Muhammad Ali's son was detained and questioned at a Washington airport before being allowed to fly home to Florida, his lawyer has revealed.
The incident came after Muhammad Ali Jr met with politicians to talk about a separate airport detention last month.
Mr Ali and his mother, Khalilah Camacho Ali, were stopped at the Fort Lauderdale-Hollywood International Airport after returning from Jamaica on 7 February.
They travelled to Washington on Wednesday without incident to speak to members of a congressional subcommittee on border security about that experience.
Attorney Chris Mancini said that when Mr Ali tried to board a JetBlue Airways flight back to Florida that day he was detained for 20 minutes.
Mr Mancini said Mr Ali spoke to Department of Homeland Security (DHS) officials by telephone and showed his driver's licence and passport before he was allowed to board the plane.
"None of this was happening Wednesday," Mr Mancini said in a telephone interview on Friday as he was travelling with the family.
"Going to Washington obviously opened up a can of worms at DHS."
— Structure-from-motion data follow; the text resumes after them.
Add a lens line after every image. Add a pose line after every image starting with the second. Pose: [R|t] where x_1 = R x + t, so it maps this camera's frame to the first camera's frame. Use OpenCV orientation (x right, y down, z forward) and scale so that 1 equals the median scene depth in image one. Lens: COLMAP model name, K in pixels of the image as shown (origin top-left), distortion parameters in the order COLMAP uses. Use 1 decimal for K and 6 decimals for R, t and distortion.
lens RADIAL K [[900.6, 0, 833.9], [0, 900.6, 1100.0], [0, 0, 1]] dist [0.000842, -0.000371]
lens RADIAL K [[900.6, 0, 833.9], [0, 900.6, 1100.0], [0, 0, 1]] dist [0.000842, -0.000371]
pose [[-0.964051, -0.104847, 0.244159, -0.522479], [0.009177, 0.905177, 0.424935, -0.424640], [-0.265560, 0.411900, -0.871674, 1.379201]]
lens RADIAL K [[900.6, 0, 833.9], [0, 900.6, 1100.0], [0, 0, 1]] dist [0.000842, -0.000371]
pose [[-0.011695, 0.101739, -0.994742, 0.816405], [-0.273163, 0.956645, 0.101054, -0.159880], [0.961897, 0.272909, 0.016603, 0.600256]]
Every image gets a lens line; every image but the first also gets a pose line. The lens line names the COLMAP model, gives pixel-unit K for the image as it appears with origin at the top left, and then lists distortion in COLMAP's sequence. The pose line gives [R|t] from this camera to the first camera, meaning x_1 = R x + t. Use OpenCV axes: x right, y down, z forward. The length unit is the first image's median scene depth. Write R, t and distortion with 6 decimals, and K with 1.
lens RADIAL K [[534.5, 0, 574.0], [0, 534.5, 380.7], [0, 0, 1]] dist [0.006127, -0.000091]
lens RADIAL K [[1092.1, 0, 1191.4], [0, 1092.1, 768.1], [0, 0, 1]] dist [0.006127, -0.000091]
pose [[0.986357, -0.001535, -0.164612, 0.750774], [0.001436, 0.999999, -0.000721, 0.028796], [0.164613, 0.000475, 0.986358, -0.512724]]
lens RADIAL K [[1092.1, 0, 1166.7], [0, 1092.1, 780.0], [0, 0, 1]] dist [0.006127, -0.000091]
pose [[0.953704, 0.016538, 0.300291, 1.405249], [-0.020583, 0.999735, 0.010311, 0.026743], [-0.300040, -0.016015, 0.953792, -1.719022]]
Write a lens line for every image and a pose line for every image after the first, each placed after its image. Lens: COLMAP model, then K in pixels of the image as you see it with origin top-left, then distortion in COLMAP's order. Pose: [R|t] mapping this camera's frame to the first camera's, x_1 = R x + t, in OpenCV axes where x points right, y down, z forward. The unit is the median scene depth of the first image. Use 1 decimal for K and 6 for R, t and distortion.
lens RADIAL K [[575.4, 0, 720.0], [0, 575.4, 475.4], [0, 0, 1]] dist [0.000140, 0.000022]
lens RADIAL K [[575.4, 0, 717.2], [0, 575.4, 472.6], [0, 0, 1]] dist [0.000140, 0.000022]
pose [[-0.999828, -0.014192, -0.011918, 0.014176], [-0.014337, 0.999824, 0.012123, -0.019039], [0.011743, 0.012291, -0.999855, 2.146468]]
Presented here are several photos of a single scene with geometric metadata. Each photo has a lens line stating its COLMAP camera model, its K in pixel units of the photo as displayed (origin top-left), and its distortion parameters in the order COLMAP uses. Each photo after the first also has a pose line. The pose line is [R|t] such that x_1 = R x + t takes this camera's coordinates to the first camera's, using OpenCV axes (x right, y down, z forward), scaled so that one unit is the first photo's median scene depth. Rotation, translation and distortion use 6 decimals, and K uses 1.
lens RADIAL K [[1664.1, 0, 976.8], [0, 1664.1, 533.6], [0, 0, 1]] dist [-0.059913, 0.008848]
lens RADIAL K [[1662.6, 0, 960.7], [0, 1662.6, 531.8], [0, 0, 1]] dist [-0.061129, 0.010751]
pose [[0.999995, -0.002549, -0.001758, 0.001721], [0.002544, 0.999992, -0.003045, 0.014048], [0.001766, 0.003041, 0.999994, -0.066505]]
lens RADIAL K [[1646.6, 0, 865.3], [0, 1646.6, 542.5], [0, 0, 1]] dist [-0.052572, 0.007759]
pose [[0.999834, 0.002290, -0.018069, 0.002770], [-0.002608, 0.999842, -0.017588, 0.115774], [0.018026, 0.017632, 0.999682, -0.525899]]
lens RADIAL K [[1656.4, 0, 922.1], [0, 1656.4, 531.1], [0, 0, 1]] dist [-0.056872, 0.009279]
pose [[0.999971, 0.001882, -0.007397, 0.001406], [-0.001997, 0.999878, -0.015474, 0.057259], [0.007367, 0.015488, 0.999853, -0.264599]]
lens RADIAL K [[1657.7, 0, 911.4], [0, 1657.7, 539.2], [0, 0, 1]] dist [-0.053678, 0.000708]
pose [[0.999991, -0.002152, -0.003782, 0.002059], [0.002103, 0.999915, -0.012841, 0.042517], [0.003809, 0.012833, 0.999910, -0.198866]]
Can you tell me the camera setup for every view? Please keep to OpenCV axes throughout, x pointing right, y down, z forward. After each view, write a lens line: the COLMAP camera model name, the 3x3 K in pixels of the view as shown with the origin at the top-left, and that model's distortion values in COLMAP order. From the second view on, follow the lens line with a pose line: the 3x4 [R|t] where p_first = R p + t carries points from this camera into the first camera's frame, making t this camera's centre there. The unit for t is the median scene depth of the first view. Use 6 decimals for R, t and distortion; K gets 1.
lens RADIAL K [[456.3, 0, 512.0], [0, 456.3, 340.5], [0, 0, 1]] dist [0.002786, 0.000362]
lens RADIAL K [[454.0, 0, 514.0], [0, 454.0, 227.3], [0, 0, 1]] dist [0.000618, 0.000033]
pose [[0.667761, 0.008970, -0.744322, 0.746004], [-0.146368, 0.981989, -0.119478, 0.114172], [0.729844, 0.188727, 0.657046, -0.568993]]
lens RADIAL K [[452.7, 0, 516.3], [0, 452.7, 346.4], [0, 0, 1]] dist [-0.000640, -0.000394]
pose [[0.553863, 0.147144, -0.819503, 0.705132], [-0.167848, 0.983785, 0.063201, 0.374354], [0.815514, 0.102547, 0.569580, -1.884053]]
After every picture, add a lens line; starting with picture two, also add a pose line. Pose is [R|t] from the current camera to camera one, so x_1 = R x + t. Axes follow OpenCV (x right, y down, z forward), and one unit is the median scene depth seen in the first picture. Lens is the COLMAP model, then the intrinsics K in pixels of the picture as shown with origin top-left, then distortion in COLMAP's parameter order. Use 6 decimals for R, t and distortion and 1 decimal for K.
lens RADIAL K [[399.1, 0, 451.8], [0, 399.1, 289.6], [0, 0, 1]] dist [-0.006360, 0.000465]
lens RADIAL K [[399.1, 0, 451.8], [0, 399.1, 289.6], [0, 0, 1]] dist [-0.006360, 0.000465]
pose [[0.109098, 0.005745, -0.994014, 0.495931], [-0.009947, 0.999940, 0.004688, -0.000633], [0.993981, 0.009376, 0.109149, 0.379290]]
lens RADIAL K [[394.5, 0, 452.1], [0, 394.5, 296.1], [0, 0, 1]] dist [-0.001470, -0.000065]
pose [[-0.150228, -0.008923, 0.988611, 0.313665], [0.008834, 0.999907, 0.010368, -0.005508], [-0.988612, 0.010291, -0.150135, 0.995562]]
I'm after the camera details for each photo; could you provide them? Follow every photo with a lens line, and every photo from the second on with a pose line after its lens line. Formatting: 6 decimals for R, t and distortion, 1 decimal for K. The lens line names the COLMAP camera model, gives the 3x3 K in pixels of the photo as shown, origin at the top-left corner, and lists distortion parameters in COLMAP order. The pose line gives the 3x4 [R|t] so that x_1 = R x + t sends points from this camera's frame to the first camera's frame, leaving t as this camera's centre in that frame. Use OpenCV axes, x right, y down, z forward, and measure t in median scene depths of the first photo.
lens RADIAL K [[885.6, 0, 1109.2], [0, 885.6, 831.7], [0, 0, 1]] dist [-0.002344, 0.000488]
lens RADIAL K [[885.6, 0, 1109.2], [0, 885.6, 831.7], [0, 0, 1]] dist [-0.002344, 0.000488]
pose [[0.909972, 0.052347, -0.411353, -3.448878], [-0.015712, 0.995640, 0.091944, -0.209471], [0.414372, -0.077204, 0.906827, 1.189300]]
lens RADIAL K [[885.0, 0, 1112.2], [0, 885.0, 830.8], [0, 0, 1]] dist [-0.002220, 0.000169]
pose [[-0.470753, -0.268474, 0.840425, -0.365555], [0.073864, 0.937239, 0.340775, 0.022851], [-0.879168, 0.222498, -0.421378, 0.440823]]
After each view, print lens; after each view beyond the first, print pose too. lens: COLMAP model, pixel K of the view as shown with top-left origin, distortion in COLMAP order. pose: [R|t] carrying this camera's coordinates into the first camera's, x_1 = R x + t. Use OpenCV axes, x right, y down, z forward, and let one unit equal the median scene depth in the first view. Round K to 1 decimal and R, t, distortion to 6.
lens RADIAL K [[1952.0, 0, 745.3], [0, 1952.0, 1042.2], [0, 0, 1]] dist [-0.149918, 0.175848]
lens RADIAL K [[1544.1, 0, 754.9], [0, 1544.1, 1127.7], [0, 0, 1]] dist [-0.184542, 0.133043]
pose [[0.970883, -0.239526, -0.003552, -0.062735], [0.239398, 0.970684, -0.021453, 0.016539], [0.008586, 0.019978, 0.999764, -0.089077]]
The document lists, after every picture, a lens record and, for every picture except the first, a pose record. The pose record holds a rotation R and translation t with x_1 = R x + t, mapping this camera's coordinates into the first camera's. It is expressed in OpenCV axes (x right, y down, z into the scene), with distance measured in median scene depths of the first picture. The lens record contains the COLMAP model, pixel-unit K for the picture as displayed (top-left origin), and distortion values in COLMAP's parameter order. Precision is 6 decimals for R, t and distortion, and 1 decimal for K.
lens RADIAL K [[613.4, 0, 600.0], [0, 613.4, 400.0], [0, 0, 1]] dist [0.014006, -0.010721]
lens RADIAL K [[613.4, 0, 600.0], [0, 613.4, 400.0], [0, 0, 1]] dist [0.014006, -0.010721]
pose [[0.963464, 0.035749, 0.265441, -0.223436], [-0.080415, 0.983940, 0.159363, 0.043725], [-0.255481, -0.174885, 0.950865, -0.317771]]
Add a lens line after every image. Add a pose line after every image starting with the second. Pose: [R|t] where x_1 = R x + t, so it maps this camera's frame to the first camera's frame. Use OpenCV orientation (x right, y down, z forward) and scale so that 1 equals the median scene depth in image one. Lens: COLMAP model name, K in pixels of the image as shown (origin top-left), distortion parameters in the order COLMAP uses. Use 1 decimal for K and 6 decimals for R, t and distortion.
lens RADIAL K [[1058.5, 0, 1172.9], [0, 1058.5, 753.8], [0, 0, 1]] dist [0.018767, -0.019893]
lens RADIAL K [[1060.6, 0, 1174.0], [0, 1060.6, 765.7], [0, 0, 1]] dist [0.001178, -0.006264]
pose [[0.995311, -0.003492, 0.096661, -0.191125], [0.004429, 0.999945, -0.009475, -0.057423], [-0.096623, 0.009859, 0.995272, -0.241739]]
Florida Democratic Congresswoman Debbie Wasserman Schultz, who was on the same flight, posted a photo on Twitter with Mr Ali after he was allowed to board and wrote: "On way home on DOMESTIC FLIGHT Muhammad Ali Jr. detained AGAIN ... Religiously profiling son of 'The Greatest' will not make us safe."
The Alis, both born in the United States, have said in interviews previously that they believe they have been stopped because they are Muslim with Arabic names.
Earlier this week they unveiled a campaign for religious freedom in the spirit of the boxing icon, supported by former boxers Evander Holyfield, Larry Holmes and Roberto Duran among others.
Meanwhile, Maryland has become the latest state to join the legal challenges against President Donald Trump's revised temporary travel ban.
The first order, which temporarily stopped the entry of refugees and travellers from seven Muslim-majority countries, was the subject of more than two dozen lawsuits.
Critics claimed it discriminated against Muslims and violated the US Constitution, while the Trump administration said the measure was necessary to protect the US against terror attacks.